Problem set:
1. In the text on Avicenne and Rhazes, which prince named Avicenne High Vizier?
2. Continue the text on Avicenne and Rhazes from where it stops.

Source extract:
══════════

He read almost all of them with great avidity. Princess ~ubaya of Ray summoned him, one day, to treat her son who suffered from a disease which none of the court physicians were able to diagnose. The young prince had fallen hopelessly in love with a very beautiful girl. Avicenne discovered his secret by taking his pulse while naming all of the quarters of the town and then all of the names of the families in this quarter and finally, the names of the young girls in this family. When Avicenne named the young prince’s beloved, his pulse accelerated.
Avicenne led a very agitated life. He left Ray for Quazwin, then for Hamadhane. Prince Chams-Ad-Dawla suffered from colic and asked Avicenne to treat him. To reward him for his useful advice, the prince named him High Vizier. However, the prince did not follow Avicenne’s prescriptions and died. His sister immediately suspected Avicenne of having poisoned the prince and she ordered his arrest. Avicenne disguised himself as a Soufi (a muslim monk) and escaped. He arrived in Ispahan where he was warmly received by Prince Adid-Ad-Dawla.

Avicenne was proud, or even arrogant, which gained him a lot of enemies. He loved life and lived it to the full. He fell ill (with colic!) and treated and cured himself. However, he had a relapse and his treatment was no longer effective. Feeling that he was close to death, he sold his belongings, distributed them to the poor and read the Koran until his last breath. Avicenne was undoubtedly one of the greatest geniuses that the world has ever known. He was the author of many books. His most important medical text was certainly the Canon, an encyclopedia of medicine, surgery and pharmaceutics, consisting of about one million words. It contains all of the medical knowledge of his time, set out in a logical system in very brief, condensed chapters. This book was translated several times into Latin and has been edited and commentated by many Eastern and Western scholars.

He composed a long poem (about 1032 AD) in which he summarized the medical knowledge of his canon. This is The Poem of Medicine or Avicennae Cantica . It has also been translated into French and has been edited on several occasions, most recently in Paris, in 1956. Avicenne also wrote Cardiac Drugs, The Pulse and an impressive number of treatises and epistles. His best known philosophical work is entitled The Healing (of the Soul). The best known of his poems is Al Ayni-Ya in which he defines the soul. Picture: Avicenne teaching the method of performing blood-letting. Beside him his disciple and friend AI-Jozjani, taking down notes from the Master.

Ar Razi · (Rhazes) · 865-925

Rhazes, or Abu Bakr Muhammed lbn Zakarya Ar-Razi, was born in Ray (hence his name), a small village to the south of Teheran, of which only a few ruins remain. He spent his life travelling between Ray and Baghdad. At a young age, he was interested in chemistry. It is said that he had a disease of the eyes and that he went to see a doctor who charged very high fees. He is supposed to have said: Here is profession which produces gold, not alchemy . So, he started to study medicine at the age of 30. In our opinion, this anecdote was made up by his enemies and envious competitors who wanted to make him out to be a materia- list. In reality, his attitudes were quite the opposite: he was a well-balanced, serious, hard working man. He spent his days with his students and his patients and his nights reading and writing. He fought against charlatans and charlatanism. He tried to reach the highest levels of medicine and science. He was also interested in music, when he was young, then in philosophy, literature and poetry. It is even said that he used to sing.

══════════

Provided records:
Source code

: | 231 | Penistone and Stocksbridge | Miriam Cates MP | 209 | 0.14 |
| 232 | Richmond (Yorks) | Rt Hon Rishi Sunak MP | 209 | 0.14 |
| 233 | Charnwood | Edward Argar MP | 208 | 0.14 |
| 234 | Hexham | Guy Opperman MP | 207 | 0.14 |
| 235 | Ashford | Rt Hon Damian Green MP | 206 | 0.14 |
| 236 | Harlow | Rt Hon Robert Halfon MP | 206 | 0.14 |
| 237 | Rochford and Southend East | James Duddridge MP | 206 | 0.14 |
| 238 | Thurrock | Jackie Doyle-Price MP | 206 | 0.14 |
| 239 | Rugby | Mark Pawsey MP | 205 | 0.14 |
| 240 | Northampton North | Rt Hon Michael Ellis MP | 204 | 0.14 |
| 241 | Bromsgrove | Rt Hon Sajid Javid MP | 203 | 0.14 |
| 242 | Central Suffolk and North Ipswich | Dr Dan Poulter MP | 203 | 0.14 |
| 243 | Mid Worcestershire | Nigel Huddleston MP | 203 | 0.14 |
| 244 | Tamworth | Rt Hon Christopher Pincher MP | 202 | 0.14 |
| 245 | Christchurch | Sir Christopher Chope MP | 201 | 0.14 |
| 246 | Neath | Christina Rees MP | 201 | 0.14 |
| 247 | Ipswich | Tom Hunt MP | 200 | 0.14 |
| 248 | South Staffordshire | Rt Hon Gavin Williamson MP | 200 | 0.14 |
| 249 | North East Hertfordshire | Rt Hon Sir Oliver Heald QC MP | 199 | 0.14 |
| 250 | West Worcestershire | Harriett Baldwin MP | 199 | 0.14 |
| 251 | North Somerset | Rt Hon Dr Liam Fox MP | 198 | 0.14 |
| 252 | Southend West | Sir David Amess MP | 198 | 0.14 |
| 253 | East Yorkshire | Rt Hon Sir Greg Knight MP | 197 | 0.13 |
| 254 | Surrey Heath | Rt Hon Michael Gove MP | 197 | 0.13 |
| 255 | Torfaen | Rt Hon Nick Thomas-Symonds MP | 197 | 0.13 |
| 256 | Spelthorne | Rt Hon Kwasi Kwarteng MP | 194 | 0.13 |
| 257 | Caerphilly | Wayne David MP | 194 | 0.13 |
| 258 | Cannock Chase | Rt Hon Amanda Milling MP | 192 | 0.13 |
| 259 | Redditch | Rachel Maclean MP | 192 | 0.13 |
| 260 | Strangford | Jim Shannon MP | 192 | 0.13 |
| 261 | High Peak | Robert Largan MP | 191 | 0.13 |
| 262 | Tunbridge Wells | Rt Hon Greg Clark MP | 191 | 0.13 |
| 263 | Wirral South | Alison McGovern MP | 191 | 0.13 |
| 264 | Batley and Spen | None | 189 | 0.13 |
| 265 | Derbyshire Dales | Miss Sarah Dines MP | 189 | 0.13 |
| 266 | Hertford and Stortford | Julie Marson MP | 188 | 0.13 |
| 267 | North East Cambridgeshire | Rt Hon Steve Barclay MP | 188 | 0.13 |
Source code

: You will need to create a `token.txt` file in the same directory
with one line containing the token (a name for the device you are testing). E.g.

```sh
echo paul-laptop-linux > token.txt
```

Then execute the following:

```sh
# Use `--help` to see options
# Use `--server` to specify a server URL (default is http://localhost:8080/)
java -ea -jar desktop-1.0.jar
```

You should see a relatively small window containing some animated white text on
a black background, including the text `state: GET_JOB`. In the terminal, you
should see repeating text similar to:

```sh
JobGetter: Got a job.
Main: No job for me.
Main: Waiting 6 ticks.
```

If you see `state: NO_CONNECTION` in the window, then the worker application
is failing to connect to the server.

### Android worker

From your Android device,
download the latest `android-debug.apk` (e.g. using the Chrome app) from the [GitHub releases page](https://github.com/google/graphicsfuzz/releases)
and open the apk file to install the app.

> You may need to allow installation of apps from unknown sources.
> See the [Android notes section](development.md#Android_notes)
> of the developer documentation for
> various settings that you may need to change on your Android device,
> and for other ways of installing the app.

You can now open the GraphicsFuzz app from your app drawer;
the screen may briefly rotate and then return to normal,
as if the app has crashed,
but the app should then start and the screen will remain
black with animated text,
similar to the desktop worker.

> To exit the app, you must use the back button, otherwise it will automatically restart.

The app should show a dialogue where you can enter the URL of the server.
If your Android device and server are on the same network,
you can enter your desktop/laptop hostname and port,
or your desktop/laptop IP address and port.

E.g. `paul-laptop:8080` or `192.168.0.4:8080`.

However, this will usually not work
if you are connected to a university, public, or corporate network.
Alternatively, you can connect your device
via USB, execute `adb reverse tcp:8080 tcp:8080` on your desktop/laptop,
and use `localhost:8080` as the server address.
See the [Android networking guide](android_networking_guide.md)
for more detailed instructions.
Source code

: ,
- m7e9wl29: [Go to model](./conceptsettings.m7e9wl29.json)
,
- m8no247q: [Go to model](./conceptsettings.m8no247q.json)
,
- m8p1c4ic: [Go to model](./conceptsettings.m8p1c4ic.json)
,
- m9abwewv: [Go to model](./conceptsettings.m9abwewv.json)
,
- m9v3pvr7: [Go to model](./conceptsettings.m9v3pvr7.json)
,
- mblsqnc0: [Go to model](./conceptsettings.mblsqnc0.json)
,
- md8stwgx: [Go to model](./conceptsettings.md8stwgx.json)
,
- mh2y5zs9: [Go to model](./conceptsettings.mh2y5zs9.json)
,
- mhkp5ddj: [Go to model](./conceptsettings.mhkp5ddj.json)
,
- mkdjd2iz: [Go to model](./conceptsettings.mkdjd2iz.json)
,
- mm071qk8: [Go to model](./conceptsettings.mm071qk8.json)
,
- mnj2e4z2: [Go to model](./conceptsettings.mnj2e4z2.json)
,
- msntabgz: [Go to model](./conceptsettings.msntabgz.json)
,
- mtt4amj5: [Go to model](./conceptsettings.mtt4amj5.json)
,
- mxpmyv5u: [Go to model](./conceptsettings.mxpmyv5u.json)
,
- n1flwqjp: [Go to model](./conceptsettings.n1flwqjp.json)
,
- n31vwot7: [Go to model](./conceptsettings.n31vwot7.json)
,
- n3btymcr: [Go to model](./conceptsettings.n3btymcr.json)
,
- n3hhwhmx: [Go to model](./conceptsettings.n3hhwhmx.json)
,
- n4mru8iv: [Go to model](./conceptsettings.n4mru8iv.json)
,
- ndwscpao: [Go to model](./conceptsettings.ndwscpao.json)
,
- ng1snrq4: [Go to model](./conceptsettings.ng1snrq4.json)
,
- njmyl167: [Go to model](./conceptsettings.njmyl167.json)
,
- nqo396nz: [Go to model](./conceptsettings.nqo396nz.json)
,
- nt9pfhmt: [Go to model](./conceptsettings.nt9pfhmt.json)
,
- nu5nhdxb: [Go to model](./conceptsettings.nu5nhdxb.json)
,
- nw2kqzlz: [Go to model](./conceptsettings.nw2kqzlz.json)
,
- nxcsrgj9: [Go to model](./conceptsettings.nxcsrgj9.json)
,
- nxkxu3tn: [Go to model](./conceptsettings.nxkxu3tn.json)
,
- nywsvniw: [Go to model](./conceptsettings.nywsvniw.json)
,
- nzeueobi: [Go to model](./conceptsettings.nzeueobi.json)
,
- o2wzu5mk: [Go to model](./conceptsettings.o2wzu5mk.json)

══════════

Results for the exercise:
1. Prince Chams-Ad-Dawla.

2.
His teacher in medicine was Tabaripur and his teacher in philosophy was Balakhi. This is denied by certain historians. His fame as a doctor gained him the post of head doctor of the AI-Adudi hospital in Baghdad. The construction of this hospital was ordered by Prince Adud Ad-Dawla (hence its name), who asked Rhazes to choose the most appropriate site. Rhazes hung fresh mutton in the four corners of Baghdad and examined them several days later. The piece of meat which was in the best condition indicated the best site for building of the hospital. Rhazes was undoubtedly one of the greatest doctors of mankind. There is a saying : Medicine did not exist, Hippocrates created it : it was dead and Galien revived it: it was dispersed and Rhazes re-united it: it was incomplete and Avicenne completed it.
Rhazes is therefore considered to be one of the best doctors of the Middle Age : he is called the Arabic Galien. He served Prince Abu Salih Al Mansur, Prince of Kirman and Khurasan. It was to him that he dedicated his book Al Mansuri (Mansorom). Towards the end of his life, he developed a cataract. An ophtaimo- logist was called to operate. Rhazes questioned this specialist on the anatomy of the eye, but the specialist could not reply. Rhazes refused to let himself be operated by a doctor who did not know anatomy. Some say that he refused the operation, saying that he had seen enough of life. Other chroniclers invented a different story: prince Nuh lbn Mansur asked him to perform the chemical experiments described in his books. As the prince did not obtain the expected result, he ordered that the author be hit on the head with his own books. The order was carried out and the blows led to a loss of vision. However, there is a century’s difference between this prince and Rhazes. In any case. he was very likely to have had a cataract, like many people of his age, as he died very old. H started his medical studies as an adult. He wrote several encyclopedias. Amongst his books, we can mention the Hawi (Continens) consisting of 30 volumes, the Mansuri, The Division and the Branches

Hunayn ibn ishaq

Hunayn Ibn Ishaq· 809-870

The Period of Translation
In general, the historians divide the History of Arab Medicine into 3 periods:

1. That of Translation
2. That of Creation (10th Century)
3. That of Decadence: beginning with the Mongol invasion in the 13th century.

In fact, the first scientific translations were made under the reign of Prince Omeyyade Khaled lbn Yazid, the grandson of the founder of the Muawiyya dynasty. He brought scholars from Alexandria and ordered them to translate western books. There were also centres of translation in Antioch, Damascus and Baghdad. The higpoint of translation was in Baghdad itself, in the House of Wisdom (analogous to the French Academy of Science and Literature), created by AI-Mamun in 215 after the Hegira. Hunayn, a Nestorian Christian with Syrian as his mother tongue, was the chief translator. His master, the eccentric Mosue, found him to be a poor student and dismissed him from the class. But Hunayn continued to work. He went to Greece and Byzantium and returned with precious manuscripts to become a master in Greek, Syrian and Arabic. His former teacher presented his apologies and dedicaced his book the Axioms to him. Hunayn became President of the House of Wisdom and gathered a group of translators who set to work with the encouragement of the Caliph who paid the translators by the weight in gold of their work. Amongst Hunayn’s colleagues, we can mention Hubeish (his nephew), Ishaq (his son), Astaphane lbn Basil, Mussa lbn Khaled and Yahya lbn Harun.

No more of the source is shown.